Updates are consumed from events in Kafka topics. It is the responsibility of the data producer (the team wanting this new data) to produce appropriate events, either reusing an existing event schema (preferred) or by creating a new schema in consultation with the Search Platform team.
[TBD] link to documentation on interface to publish new data to index.
- Minimal documentation: Wikimedia Search Platform/Decision Records/Recommendation Flags in Search
Weighted tags are a standardized solution to support a class of use cases on top of Search. They allow adding an arbitrary set of weighted tags to articles and querying on them. It is easy to publish new tags and requires only minimal involvement from the Search Platform team. Queries can filter on multiple tags, but should be aware of the complexity of filtering too many tags at the same time.
See Search/WeightedTags for more in depth documentation.

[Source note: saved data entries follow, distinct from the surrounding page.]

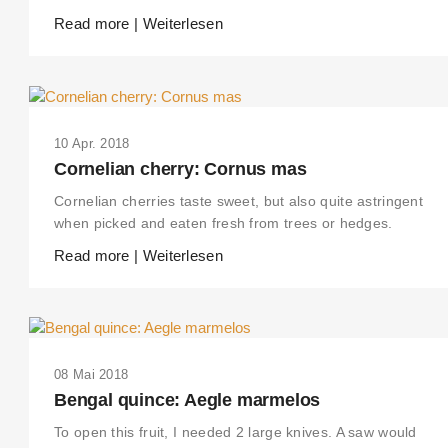
Read more | Weiterlesen
10 Apr. 2018
Cornelian cherry: Cornus mas
Cornelian cherries taste sweet, but also quite astringent
when picked and eaten fresh from trees or hedges.
Read more | Weiterlesen
08 Mai 2018
Bengal quince: Aegle marmelos
To open this fruit, I needed 2 large knives. A saw would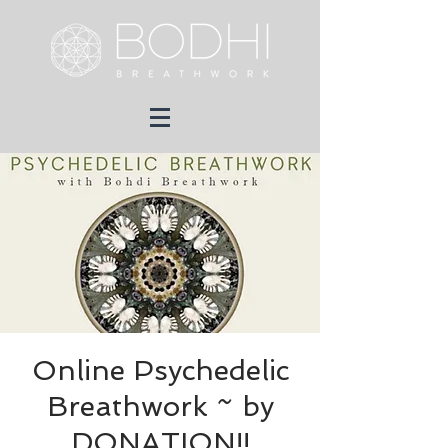
Online Psychedelic
Breathwork ~ by
DONATION!!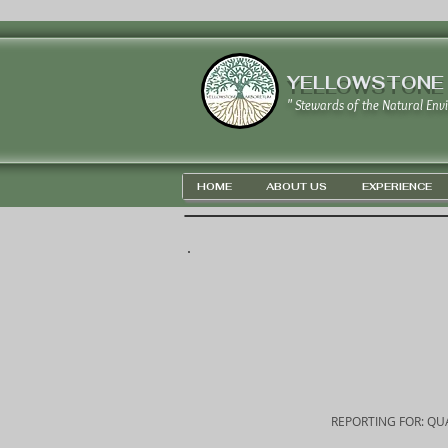
YELLOWSTONE
" Stewards of the Natural Env
HOME
ABOUT US
EXPERIENCE
REPORTING FOR: QUA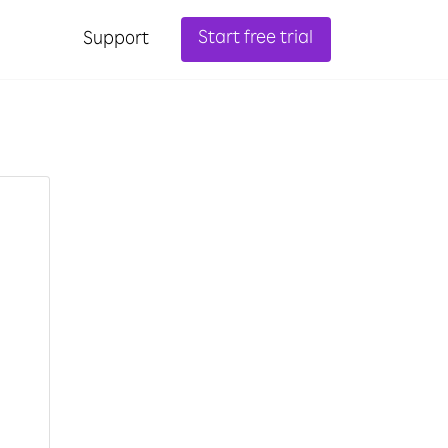
Start free trial
Support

- Query language can be extended via new keywords
To allow querying a specific field, or any other enhancement of the query language, new keywords need to be implemented. Interfaces are published by the CirrusSearch code and can be implemented by any extension. Those interfaces are still being refactored. Coordination with the Search Platform team is needed when implementing a new keyword.
[TBD] link to documentation
- Fields should be reused when possible
- Schema changes are long and painful
Fields have a non-trivial cost, we try to create somewhat generic fields that can be reused instead of creating a new field for each feature. For example for the AddLink and Image Recommendation features (which both need to flag articles in need of either a link or an image), we prefer to have a “needs_recommendation” field that takes a bitset of possible recommendations (link, image) instead of having separate “needs_link” and “needs_image” fields.
Schema changes can require a full reindex and careful management of the transition path. This can take multiple weeks if not months.
Sizing / scaling
- Commons and Wikidata are especially large indices
By nature, Commons and Wikidata are very large indices, with very large numbers of documents. Small changes in what is indexed can have huge impacts across that number of documents.
- Search is all about heuristics
- Elasticsearch is not entirely reliable
- Relevance cannot be compared across queries
Some limitations are non obvious to people used to interacting with relational databases. Full-text search is all about heuristics. A search result is never an absolutely correct result; it’s a best estimate of what probably makes sense. Search is a probabilistic system.
Elasticsearch is not entirely reliable. A small number of writes are lost. The system is architectured for eventual consistency, but will have incoherences along the way. Use cases built on top of it need to account for that limitation. In most cases, a single edit will not significantly change the ranking of an article, so this has very limited impact, and the changes will be picked up by the next update. We also have a mechanism in place that re-indexes all articles over time (currently it takes ~8 weeks). Editors sometimes expect their changes or new articles to be immediately visible in Search, this is not supported and is unlikely to be supported in the future.
Search results are typically ordered by relevance. Those relevance numbers are valid only in the context of a single query and cannot be used to compare results across multiple queries. Aggregating results from multiple queries cannot use relevance scores to order results in a meaningful way.